• QUOTED PASSAGE
B&H said that my order should be OK since I had not received an e-mail. B&H still has the black model with 18-55mm in stock and the black model with 22mm backordered until July 18.


----------



## neuroanatomist (Jul 10, 2013)

justsomedude said:


> Seriously? I mean... REALLY?
> ...
> Where am I???????????
> ...
> I'm just completely baffled by your post.



You're posting on the Internet, where all people see are the words you write, with no way to convey tone or intent.

It's baffling to me that many people fail to consider the implications of their words, and are surprised when others are offended.


----------



## samkatz (Jul 11, 2013)

Got my EOS -M 22mm kit from B&H today(ordered the day the sale started).

Will take a slight "learning curve" after using only the D- and Rebel series for 10 years, don't shoot in "live view" much.......

First impressions: +very solid build, no autofocus problems (S/W 2.02), IQ very close to 60D(no surprise),haven't had a lens this fast since my Canon AE 1 Program 50MM 1.8

- controls not very intuitive to me(which is why I love the D series buttons)
- feels strangely heavy, even though it's light...sounds like an oxymoron, but the footprint is tiny, so the weight is concentrated in a small area.

• SET PROBLEM A
Please return the lines of the records below exactly, from the line containing "pink star: rotated 14 degrees clockwise" down to the line containing "green hexagon: rotated 20 degrees clockwise", both included. Leave the picture lines out of your answer.

• Raw records
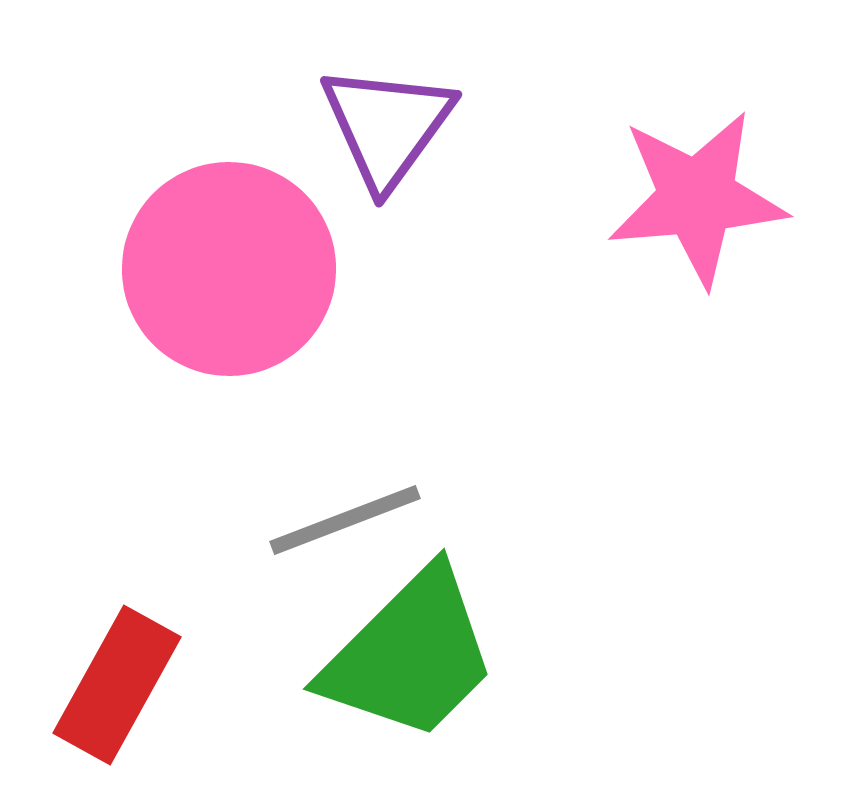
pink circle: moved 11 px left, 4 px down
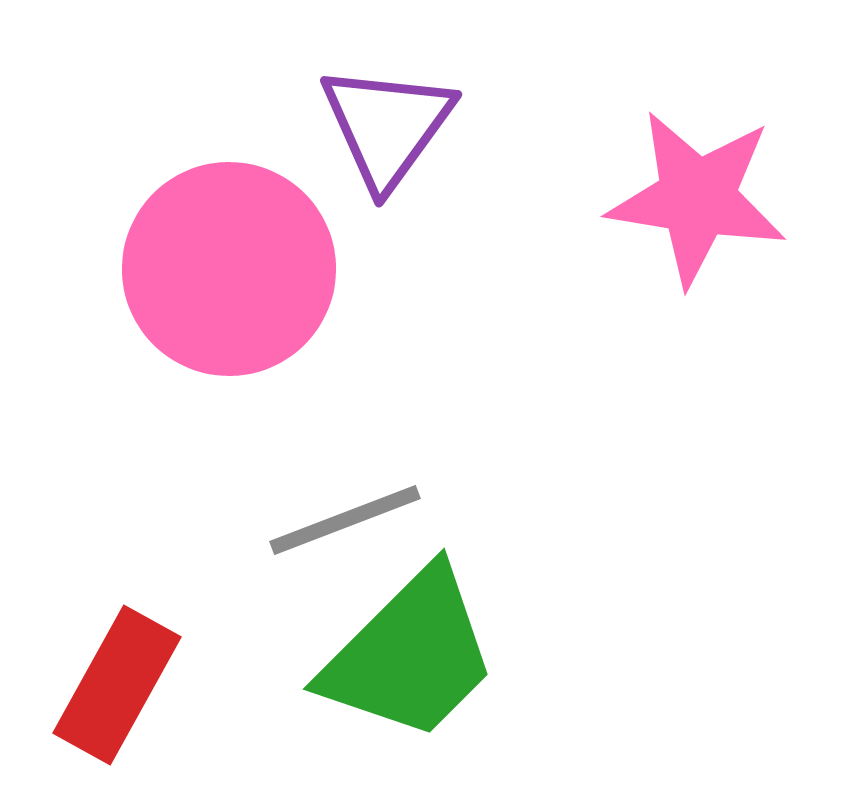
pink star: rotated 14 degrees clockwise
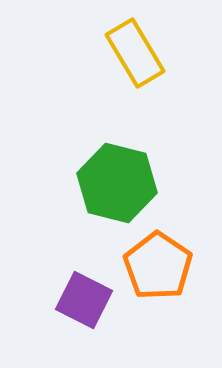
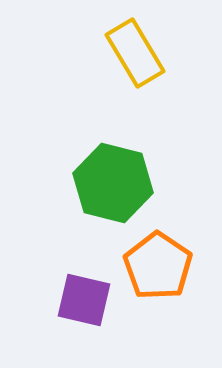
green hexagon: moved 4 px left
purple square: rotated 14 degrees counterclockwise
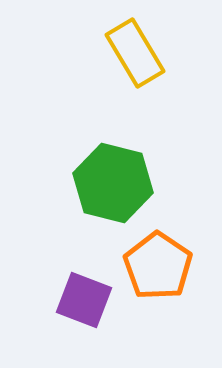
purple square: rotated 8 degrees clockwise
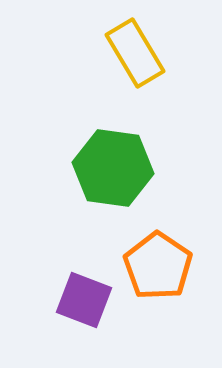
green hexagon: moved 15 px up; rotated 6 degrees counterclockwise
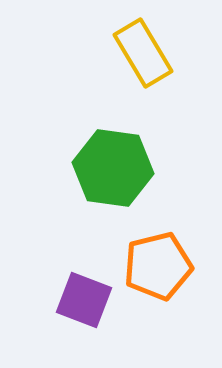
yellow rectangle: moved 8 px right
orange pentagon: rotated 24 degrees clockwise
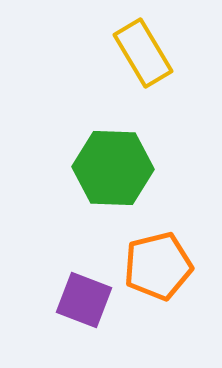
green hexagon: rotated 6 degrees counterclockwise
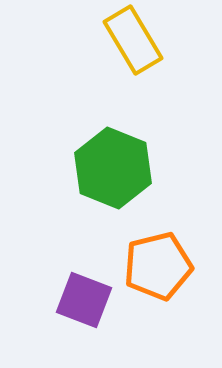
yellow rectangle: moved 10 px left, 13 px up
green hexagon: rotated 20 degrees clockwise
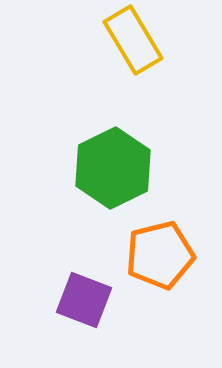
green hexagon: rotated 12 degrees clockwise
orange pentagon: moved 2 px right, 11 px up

---

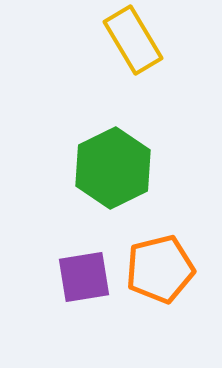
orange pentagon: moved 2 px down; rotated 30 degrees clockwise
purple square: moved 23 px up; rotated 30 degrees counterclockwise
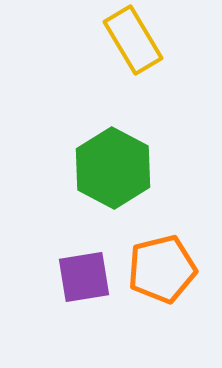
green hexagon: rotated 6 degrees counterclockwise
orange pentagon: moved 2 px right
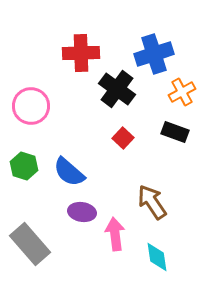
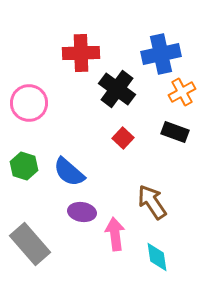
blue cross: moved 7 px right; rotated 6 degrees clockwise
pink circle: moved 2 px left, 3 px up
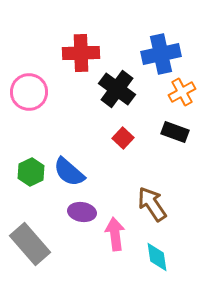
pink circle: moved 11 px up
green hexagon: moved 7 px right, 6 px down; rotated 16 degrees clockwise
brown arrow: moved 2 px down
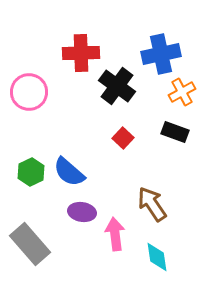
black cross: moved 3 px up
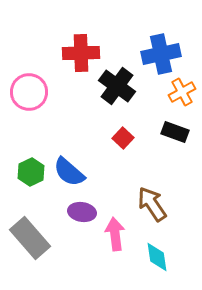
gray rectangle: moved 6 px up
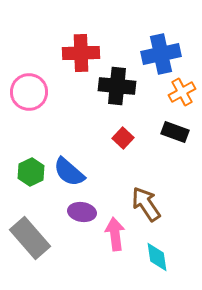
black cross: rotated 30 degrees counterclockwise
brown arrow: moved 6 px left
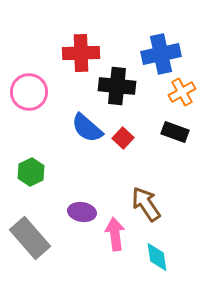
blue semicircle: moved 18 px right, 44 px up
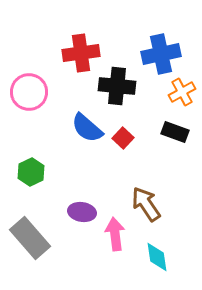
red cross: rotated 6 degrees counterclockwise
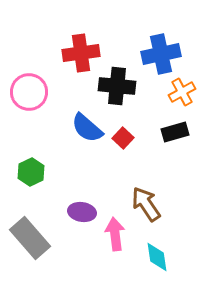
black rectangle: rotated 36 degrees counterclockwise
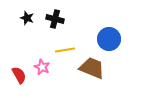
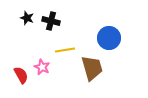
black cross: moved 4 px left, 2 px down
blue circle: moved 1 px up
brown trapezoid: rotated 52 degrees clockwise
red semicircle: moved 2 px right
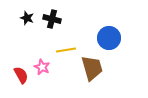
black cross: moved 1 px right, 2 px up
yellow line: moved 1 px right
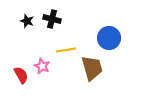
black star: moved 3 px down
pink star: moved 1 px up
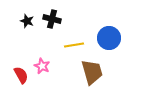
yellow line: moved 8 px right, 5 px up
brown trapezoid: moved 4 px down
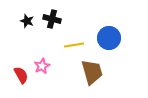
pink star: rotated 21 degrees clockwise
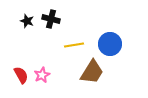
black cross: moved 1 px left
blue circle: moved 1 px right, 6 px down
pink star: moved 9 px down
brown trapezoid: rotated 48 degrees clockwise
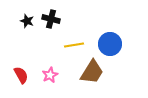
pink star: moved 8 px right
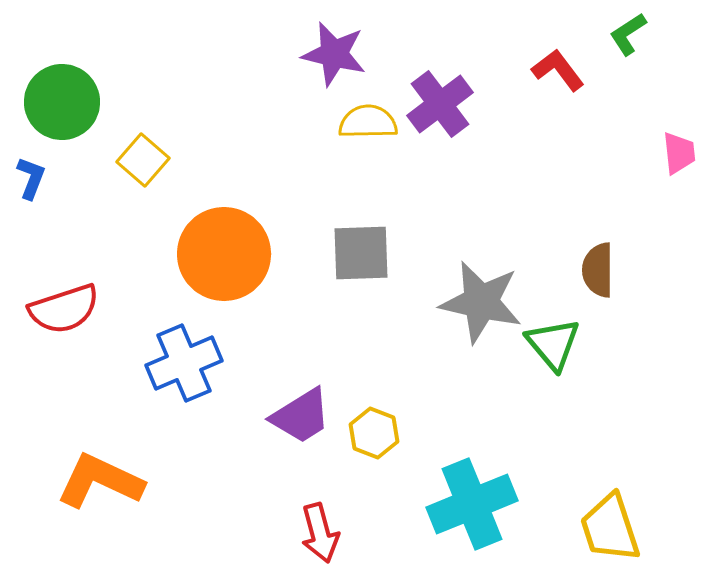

• SET PROBLEM B
Retype the camera forum thread above exactly, from "B&H said that" down to "I mean... REALLY?".

• FULL RESPONSE A
pink star: rotated 14 degrees clockwise
green hexagon: moved 4 px left
purple square: rotated 14 degrees counterclockwise
purple square: rotated 8 degrees clockwise
green hexagon: moved 15 px up; rotated 6 degrees counterclockwise
yellow rectangle: moved 8 px right
orange pentagon: rotated 24 degrees clockwise
green hexagon: rotated 6 degrees counterclockwise
yellow rectangle: moved 10 px left, 13 px up
green hexagon: rotated 20 degrees clockwise

• FULL RESPONSE B
B&H said that my order should be OK since I had not received an e-mail. B&H still has the black model with 18-55mm in stock and the black model with 22mm backordered until July 18.


----------



## neuroanatomist (Jul 10, 2013)

justsomedude said:


> Seriously? I mean... REALLY?